During the webinar, Manatt released the findings of a 50-state analysis of efforts by states to curb discrimination by PBMs and insurance plans against 340B providers and/or contract pharmacies that dispense 340B drugs. The law firm’s policy and business advisory practice, Manatt Health, conducted the survey.

It found that, from January 2018 through September 2022, 12 states enacted laws and 22 more states proposed legislation that targets discriminatory practices by insurers and PBMs against 340B providers and/or their contract pharmacies.

These practices include:

  • Reimbursing covered entities and/or contract pharmacies less for 340B drugs than for non-340B drugs
  • Limiting participation by 340B contract pharmacies in plan networks
  • Charging fees to 340B covered entities and/or contract pharmacies that aren’t charged to non-340B entities
  • Imposing administrative requirements specific to 340B covered entities or contract pharmacies, such as requiring them to use claim modifiers to identify 340B drugs.

Manatt’s analysis found that:

  • More than half of all states had either proposed or enacted legislation to address at least one facet of these practices
  • The most common policies found across the states were prohibitions on: 
    • Reimbursing covered entities and/or contract pharmacies less for 340B drugs than for non-340B drugs
    • Limiting participation by 340B contract pharmacies in plan networks
    • Charging fees to 340B covered entities and/or contract pharmacies that aren’t charged to non-340B entities
    • Imposing administrative requirements specific to 340B covered entities or contract pharmacies, such as requiring them to use claim modifiers to identify 340B drugs.

“Open questions”

During the webinar, Pfister identified a number of “open questions” related to the 340B program, the resolution of which will steer the program going forward.  

One example is “patient definition” for purposes of the 340B program, which she said has been criticized in its current form as too broad or too vague.
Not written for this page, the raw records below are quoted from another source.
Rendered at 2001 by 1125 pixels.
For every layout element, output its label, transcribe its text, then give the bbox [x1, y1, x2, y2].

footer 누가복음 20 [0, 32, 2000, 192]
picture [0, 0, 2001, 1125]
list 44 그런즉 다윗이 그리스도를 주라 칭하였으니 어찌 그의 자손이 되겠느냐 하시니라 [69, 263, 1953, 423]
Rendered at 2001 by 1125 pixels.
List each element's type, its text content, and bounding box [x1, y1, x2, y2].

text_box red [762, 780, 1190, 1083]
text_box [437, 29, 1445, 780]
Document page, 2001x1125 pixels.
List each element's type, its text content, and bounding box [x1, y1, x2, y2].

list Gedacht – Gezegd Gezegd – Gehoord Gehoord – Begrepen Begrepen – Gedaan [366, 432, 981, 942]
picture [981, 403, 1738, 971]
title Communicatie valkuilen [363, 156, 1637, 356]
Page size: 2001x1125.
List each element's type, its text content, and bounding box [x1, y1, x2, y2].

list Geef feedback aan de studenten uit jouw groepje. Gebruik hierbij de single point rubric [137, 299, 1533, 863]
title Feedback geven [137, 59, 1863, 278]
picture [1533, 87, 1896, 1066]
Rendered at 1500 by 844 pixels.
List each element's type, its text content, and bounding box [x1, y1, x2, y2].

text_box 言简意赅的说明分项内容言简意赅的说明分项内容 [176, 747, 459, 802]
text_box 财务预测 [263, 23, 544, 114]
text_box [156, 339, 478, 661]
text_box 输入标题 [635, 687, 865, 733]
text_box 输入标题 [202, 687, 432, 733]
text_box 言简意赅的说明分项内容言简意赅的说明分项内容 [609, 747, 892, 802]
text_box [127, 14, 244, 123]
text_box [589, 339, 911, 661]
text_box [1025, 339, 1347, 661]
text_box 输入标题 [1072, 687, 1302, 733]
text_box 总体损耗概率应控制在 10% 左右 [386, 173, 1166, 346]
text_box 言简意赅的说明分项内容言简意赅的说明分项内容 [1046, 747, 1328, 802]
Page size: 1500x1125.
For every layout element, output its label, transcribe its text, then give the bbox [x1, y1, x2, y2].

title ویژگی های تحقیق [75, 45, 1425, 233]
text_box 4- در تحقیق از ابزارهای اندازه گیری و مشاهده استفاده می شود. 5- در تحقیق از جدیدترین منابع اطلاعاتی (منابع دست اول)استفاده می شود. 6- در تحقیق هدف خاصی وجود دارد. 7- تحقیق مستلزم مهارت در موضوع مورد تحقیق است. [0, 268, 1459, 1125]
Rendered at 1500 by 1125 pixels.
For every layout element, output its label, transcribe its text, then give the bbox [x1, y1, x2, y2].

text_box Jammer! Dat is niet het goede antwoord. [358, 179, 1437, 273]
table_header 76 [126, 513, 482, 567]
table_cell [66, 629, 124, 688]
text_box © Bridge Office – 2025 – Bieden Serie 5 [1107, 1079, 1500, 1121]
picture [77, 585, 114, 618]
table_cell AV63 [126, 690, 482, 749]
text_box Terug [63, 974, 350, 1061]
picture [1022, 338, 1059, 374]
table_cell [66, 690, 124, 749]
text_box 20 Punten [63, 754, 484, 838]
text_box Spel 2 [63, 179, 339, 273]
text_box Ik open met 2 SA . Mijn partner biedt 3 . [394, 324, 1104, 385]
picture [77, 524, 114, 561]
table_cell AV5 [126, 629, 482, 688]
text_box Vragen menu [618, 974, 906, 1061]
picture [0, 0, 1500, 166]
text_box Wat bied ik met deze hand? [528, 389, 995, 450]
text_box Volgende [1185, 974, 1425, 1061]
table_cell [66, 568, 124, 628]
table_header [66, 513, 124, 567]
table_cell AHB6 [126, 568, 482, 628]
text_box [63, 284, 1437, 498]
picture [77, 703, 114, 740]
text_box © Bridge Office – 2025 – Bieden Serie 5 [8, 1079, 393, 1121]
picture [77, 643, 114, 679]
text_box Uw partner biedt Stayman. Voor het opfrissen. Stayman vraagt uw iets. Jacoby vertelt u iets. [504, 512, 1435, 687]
Pfister noted that, in 2015, the U.S. Health Resources and Services Administration (HRSA) tried and failed to narrow the definition, and the issue is currently before a federal district court in South Carolina. “It’s definitely a major question as to what is going to happen with the patient definition and what that will mean for the 340B program,” she said.

Another question is whether a bipartisan bill currently pending in Congress, the PROTECT 340B Act, co-sponsored by Reps. Abigail Spanberger (D-Va.) and David McKinley (R-W.Va.) will pass, Pfister added, with the federal legislation largely mirroring some of the state anti-discrimination laws.

Also, uncertainty remains over HRSA’s proposed replacement of the current administrative dispute resolution (ADR) rule. “An open question is … will the ADR replacement rule ever actually be released and if so, what will it look like?” Pfister said.